How does a family manage the trauma of mass murder? Knowing that the perpetrator of evil was someone you trusted. Was one of you. No-one has used the word domestic violence, but this is the worst outcome imaginable. This is a mass shooting. At home, by your dad.

While they compare it to Port Arthur, it’s nothing like that. This wasn’t a sociopath on a rampage picking off victims like ducks on a shooting range. Bryant didn’t shoot his family. He shot strangers. He had never held one of those people in his arms and told them he loved them.

This is worst-case-scenario domestic violence. Why don’t the media say that? Is it because we perceive domestic violence as not being properly serious enough to equate to this horror? When a man kills his wife, his daughter and his grandchildren it reaffirms the most dangerous place for women and children is in their home.

The people we must fear are often the people we love. The perpetrator is not a stranger who sneaks through the window in the night. It is not random. It is not a lunatic on a shooting spree. This is someone they called Dad. Or Granddad. Someone they loved. Someone they trusted. Someone who stands beside them smiling in the family photos. Do they know? Do they know this man who holds the child, who gives his daughter away at a wedding, who laughs with his grandkids, do they know this is the person who will kill them?  It makes it even more chilling. And even harder to understand what darkness took him to that place.

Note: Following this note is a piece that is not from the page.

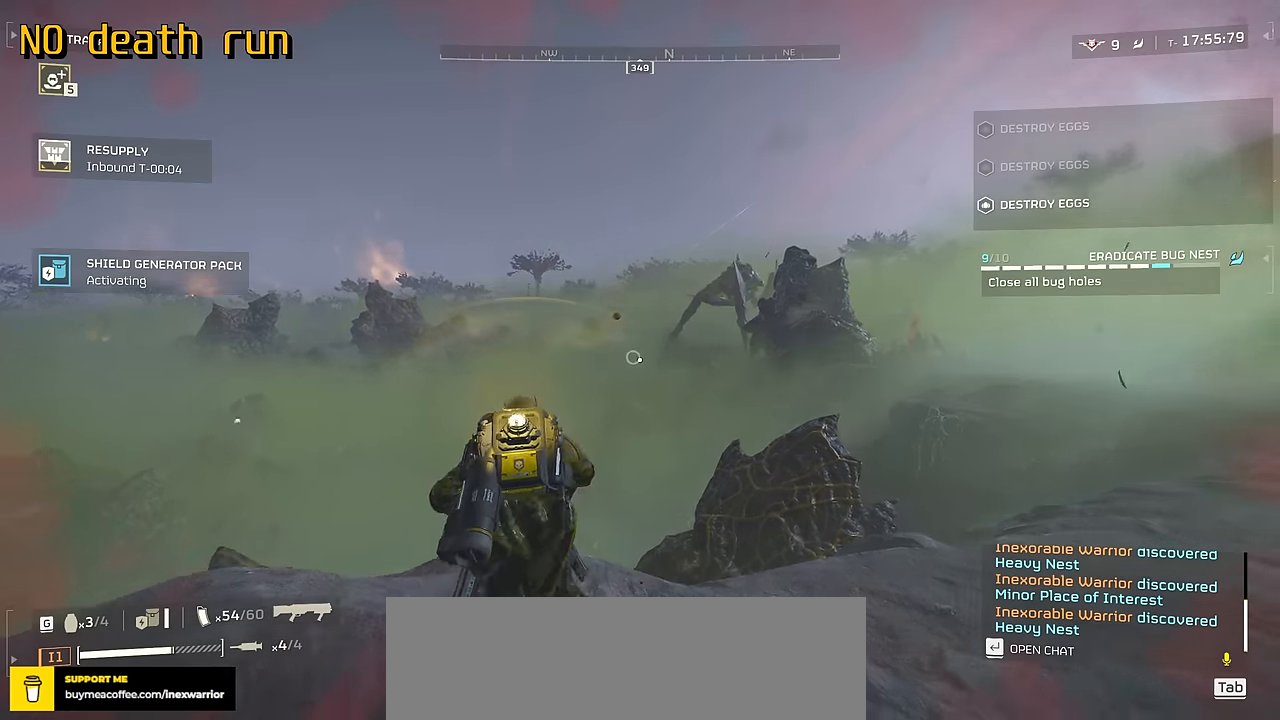
{"keys": ["s"], "mouse": [], "events": [[117, "shift", "up"]]}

All weekend I kept thinking about what happened. How it could have happened. What takes a person to that unthinkable place? How can a person arrive at the idea that this carnage is the solution to their problems?  Did the family know they were in danger? Were they sleeping? Had he planned it? Had he known weeks  before? Had he bought the ammunition days ahead? Were the guns sitting loaded waiting for the moment when he enacted the execution?

In time the police investigation will uncover the answers, but right now I keep wondering how it could have happened. How a man could shoot his grandchild. These stories chill me a little more than most. My mother has told me a story of my father, an out-of-control violent alcoholic coming home after a three-day drinking binge being pursued by police. He’d beaten up a cop and decided he wanted to go to the hospital and kill him. I was only small, so my memory is only what my mother has told me.

My father had a gun in the house, which my mother had hidden that day. She hated that thing; my father’s mental state made her acutely aware that the gun posed great risk to her and my safety. Her intuition told her to hide it. So she did.

So later when he came home screaming ‘there’s only one way out of this. I have to shoot my way out,’ he couldn’t do it. He couldn’t find his gun. And one fact remains true: without a gun you can’t shoot anyone. The words mental illness have been used, as they often are in these circumstances. But this was methodical. The gunman aka father/grandfather/husband would have travelled room to room with the intention of shooting every member of his family. One after the other. Those who woke up would have been hunted down.

The horror for that poor family on that dark night is unimaginable. What a terrible, terrible way to die. This is a mass shooting. It is also domestic violence. And it is terrorism. Maybe instead of watching for suspicious behaviour at airports… we need to spend more time looking a little closer to home.